→ **Problems to work on**:
a: Reproduce the part of the business confidence article starting at "The Middle East region" and ending at "ACCA Middle East.".
b: In the business confidence article, which two organizations conducted the quarterly survey of global CFOs and finance professionals?

→ **Supplied passage**:

+++

Business confidence across the Middle East and US has fallen sharply in the last quarter and is now at its lowest level since the second quarter of 2016, according to the latest edition of the Global Economic Conditions Survey.

The Middle East region is also likely to face further challenges over the coming year, according to the quarterly survey of global CFOs and finance professionals, conducted by the Association of Chartered Certified Accountants and the Institute of Management Accountants, TradeArabia reported.

“The sharp fall in confidence mirrors the oil price, which has fallen to below $45 a barrel in recent weeks due to fears of a further increase in US oil production,” said Lindsay Degouve de Nuncques, head of ACCA Middle East.

“Looking ahead, we may experience a further decline in sentiment within the Middle East, as a result of higher interest rates–with local rates pegged to the US dollar. We are also likely to see a fall in oil output as countries reduce production to comply with the latest OPEC deal,” added de Nuncques.

The survey does, however, highlight the rise in government spending expectations which could act as an equilibrium to the declining sentiment. Austerity across the region, which was a constraint on growth in 2015 and 2016, has started to ease.

With the impending introduction of value-added-tax across the six (Persian) Gulf Cooperation Council Arab states (Saudi Arabia, Kuwait, the UAE, Qatar, Bahrain and Oman), the short term decline in sentiment could be attributed to the transitional period which the region is currently going through, coupled with increasing interest rates and lower oil prices.

To further fortify the region, the government continues to focus on their diversification strategies which are expected to also aid returning confidence within the region next year.

 US Businesses Uncertain

The GECS report released Friday also found that business confidence in the United States has fallen and is now at its lowest level since the last quarter of 2016. However, the quarterly report–the largest regular economic survey of accountants in the world—found that the longer-term outlook is more positive with healthy levels of employment and consumer spending, PRNewswire reported.

+++

→ **Dataset excerpts**:
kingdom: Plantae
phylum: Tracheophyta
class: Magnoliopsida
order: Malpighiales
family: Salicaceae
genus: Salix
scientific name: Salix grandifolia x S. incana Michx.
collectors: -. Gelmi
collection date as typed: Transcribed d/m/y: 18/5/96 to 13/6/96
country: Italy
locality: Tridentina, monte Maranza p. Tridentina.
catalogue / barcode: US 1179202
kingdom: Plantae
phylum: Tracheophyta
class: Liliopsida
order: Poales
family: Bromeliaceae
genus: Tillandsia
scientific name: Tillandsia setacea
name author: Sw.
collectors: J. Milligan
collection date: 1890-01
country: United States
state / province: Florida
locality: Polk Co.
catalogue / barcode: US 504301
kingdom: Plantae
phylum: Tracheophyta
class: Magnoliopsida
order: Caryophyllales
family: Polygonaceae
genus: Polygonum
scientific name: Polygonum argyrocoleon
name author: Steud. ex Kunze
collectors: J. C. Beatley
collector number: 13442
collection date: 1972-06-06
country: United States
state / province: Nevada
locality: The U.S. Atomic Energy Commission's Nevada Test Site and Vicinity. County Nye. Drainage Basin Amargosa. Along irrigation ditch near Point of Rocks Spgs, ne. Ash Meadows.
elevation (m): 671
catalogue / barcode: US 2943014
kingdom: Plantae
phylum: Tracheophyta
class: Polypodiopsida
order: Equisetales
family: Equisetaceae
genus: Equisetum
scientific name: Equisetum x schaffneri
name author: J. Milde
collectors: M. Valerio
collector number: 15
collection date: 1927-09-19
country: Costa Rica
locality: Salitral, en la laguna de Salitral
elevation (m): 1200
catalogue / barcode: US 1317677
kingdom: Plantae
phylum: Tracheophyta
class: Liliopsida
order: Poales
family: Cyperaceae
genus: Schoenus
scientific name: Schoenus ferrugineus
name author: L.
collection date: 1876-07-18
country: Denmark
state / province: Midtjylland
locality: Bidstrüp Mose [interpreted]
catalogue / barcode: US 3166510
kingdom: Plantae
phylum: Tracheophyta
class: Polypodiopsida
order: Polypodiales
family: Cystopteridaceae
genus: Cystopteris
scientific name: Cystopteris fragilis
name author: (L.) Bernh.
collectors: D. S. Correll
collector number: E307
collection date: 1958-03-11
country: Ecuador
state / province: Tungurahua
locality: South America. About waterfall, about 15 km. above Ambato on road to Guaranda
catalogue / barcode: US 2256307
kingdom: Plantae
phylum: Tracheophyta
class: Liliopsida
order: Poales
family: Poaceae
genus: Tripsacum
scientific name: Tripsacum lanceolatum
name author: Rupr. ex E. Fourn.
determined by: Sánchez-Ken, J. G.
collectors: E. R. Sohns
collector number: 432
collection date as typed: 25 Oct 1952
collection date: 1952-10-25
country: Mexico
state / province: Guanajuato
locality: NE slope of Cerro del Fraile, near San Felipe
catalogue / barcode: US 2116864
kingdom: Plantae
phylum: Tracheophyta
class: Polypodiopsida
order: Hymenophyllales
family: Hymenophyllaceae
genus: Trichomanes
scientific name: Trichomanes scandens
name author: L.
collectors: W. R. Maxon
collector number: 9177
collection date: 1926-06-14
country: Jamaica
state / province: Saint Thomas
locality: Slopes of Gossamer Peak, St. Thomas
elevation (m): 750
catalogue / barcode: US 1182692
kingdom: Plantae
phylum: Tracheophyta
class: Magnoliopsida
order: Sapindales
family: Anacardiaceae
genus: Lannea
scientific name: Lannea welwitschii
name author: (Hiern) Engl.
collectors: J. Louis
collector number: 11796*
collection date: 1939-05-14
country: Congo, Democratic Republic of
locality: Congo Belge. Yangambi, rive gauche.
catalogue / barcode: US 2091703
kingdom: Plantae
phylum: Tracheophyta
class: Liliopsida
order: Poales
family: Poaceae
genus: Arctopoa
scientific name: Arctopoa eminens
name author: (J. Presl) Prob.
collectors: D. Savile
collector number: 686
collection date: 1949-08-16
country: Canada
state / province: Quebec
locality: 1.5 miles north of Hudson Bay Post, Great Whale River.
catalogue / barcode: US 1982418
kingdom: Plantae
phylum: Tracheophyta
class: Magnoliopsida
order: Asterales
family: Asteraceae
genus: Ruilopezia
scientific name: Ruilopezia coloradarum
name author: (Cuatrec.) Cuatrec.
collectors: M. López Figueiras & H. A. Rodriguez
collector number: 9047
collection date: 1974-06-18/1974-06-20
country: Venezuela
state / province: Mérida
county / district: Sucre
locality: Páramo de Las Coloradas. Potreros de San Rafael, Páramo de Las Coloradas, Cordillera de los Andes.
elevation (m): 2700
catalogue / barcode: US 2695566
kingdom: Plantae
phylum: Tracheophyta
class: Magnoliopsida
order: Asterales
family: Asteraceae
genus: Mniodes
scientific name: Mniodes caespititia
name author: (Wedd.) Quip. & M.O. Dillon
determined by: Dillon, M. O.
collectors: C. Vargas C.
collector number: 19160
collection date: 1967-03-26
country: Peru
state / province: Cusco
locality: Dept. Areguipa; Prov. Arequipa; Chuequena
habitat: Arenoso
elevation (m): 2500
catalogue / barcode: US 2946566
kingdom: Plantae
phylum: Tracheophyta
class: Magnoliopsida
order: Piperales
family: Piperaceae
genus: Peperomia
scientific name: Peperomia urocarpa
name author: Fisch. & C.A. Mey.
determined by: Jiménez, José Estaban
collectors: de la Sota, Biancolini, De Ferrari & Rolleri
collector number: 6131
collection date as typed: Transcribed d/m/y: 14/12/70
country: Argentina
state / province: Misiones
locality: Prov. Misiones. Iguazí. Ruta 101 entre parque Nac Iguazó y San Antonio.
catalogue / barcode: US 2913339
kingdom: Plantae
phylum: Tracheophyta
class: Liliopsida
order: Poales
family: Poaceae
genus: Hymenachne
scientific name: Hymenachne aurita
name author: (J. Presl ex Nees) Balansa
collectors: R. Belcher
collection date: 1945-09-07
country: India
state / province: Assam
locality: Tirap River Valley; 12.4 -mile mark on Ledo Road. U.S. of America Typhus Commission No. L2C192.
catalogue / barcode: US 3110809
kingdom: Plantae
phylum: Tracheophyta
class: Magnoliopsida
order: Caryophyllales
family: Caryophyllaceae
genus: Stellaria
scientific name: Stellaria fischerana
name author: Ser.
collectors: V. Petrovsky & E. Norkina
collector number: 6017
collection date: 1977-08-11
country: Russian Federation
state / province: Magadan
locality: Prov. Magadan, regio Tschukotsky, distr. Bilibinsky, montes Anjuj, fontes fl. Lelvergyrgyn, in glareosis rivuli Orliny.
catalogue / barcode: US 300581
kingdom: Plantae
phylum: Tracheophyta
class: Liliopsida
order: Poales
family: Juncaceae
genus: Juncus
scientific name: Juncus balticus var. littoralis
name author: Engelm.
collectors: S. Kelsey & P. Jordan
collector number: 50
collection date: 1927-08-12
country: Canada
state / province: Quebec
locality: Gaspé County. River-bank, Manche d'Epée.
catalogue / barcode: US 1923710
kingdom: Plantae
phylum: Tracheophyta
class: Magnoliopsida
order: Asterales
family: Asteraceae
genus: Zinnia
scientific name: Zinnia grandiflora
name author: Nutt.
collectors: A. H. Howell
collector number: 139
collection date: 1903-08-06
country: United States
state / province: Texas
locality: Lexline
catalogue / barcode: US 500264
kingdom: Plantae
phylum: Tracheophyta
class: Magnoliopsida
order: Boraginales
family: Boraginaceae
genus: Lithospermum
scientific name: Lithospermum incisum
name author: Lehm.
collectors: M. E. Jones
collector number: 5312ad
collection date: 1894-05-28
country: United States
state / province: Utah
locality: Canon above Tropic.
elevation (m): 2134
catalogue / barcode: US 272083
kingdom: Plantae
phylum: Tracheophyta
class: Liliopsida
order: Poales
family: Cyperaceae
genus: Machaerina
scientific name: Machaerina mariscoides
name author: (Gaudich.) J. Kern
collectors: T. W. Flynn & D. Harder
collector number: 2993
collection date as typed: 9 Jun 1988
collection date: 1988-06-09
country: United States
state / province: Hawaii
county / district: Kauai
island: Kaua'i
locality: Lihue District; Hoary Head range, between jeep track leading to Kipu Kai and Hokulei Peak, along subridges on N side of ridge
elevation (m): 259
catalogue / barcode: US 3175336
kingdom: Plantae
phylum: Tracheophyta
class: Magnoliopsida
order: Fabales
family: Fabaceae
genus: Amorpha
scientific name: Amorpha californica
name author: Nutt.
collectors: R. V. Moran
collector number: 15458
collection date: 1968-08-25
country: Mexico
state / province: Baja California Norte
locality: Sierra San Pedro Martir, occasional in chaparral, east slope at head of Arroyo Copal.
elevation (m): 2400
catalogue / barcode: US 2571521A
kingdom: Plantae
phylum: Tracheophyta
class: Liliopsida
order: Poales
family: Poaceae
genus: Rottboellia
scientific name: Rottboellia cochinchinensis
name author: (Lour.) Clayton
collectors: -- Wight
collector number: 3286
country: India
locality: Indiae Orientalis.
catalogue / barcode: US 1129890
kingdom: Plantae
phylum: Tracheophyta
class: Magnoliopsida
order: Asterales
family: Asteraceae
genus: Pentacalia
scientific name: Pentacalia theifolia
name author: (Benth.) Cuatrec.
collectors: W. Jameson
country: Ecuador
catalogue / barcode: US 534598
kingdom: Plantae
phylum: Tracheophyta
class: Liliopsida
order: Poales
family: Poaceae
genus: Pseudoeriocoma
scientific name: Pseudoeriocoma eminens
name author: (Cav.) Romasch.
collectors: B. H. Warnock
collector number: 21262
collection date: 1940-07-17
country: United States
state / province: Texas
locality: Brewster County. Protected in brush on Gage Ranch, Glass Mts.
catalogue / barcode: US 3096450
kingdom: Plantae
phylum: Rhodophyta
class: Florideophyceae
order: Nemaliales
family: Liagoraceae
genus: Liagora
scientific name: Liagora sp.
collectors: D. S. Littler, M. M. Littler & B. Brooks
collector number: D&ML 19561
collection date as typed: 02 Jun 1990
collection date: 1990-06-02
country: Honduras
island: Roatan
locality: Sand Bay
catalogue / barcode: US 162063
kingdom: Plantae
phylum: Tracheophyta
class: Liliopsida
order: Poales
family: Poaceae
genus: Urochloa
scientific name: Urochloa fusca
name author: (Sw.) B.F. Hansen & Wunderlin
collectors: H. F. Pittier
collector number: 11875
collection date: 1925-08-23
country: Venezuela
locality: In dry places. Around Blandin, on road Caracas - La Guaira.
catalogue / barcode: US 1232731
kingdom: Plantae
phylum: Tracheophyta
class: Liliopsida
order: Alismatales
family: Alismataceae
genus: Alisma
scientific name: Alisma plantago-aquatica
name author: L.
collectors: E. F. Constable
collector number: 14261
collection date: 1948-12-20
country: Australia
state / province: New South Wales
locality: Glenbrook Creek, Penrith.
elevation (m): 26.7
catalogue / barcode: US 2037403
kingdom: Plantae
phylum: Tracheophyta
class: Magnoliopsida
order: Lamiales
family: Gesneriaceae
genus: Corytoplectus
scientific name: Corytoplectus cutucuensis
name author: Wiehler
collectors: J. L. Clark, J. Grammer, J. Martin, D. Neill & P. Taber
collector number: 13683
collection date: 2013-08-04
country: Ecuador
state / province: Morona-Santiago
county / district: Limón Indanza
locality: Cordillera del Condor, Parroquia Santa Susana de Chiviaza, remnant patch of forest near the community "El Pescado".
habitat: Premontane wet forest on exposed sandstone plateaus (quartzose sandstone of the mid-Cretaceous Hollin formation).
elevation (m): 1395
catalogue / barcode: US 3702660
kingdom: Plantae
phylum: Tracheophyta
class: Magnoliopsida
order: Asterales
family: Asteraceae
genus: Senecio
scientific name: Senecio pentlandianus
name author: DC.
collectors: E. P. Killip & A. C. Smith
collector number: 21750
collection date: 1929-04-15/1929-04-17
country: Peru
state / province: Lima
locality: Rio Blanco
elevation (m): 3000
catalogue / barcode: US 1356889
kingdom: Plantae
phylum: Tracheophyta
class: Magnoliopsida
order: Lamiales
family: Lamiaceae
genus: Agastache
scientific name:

+++

→ **Problem solutions**:
a:
The Middle East region is also likely to face further challenges over the coming year, according to the quarterly survey of global CFOs and finance professionals, conducted by the Association of Chartered Certified Accountants and the Institute of Management Accountants, TradeArabia reported.

“The sharp fall in confidence mirrors the oil price, which has fallen to below $45 a barrel in recent weeks due to fears of a further increase in US oil production,” said Lindsay Degouve de Nuncques, head of ACCA Middle East.

b: The Association of Chartered Certified Accountants and the Institute of Management Accountants.